§ **任务说明**:
请把下面关于集群配置的文段中从“To start using”到“to the cluster.”（含首尾）的部分逐字抄录出来。

§ **所给文段**:
▬▬▬

To start using your cluster, you need to run the following as a regular user:
mkdir -p $HOME/.kube
sudo cp -i /etc/kubernetes/admin.conf $HOME/.kube/config
sudo chown $(id -u):$(id -g) $HOME/.kube/config
You should now deploy a pod network to the cluster.
Run "kubectl apply -f [podnetwork].yaml" with one of the options listed at:
https://kubernetes.io/docs/concepts/cluster-administration/addons/
You can now join any number of machines by running the following on each node
as root:
kubeadm join 192.168.200.131:6443 --token 7j01ut.pbdh60q732m1kd4v --discovery-token-ca-cert-hash sha256:de1dc033ae5cc27607b0f271655dd884c0bf6efb458957133dd9f50681fa2723
上面要求执行下面的操作:
mkdir -p $HOME/.kube
sudo cp -i /etc/kubernetes/admin.conf $HOME/.kube/config
sudo chown $(id -u):$(id -g) $HOME/.kube/config
有了上面配置后,后续才能使用 kubectl
执行命令。

▬▬▬

§ **提供数据**:

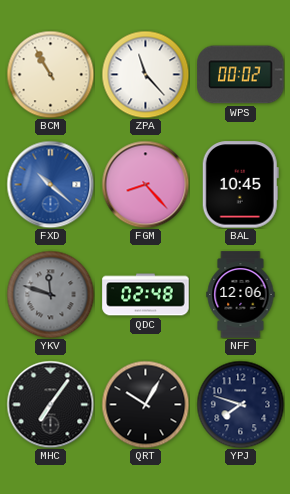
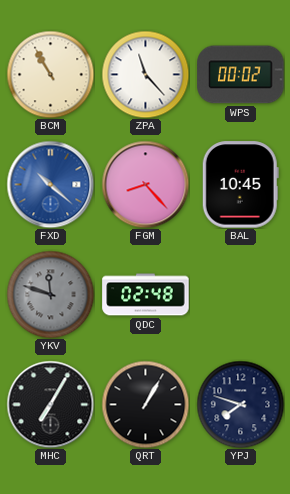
NFF: 12:06 -> none
MHC: 7:06 -> 7:05
QRT: 10:05 -> 1:05
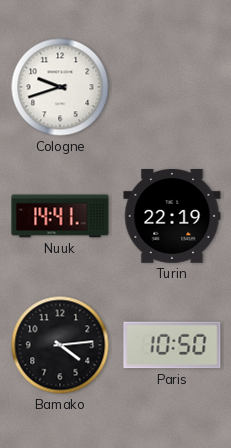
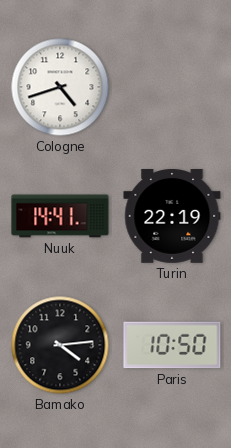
Cologne: 9:42 -> 4:42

▬▬▬

§ **完成结果**:
To start using your cluster, you need to run the following as a regular user:
mkdir -p $HOME/.kube
sudo cp -i /etc/kubernetes/admin.conf $HOME/.kube/config
sudo chown $(id -u):$(id -g) $HOME/.kube/config
You should now deploy a pod network to the cluster.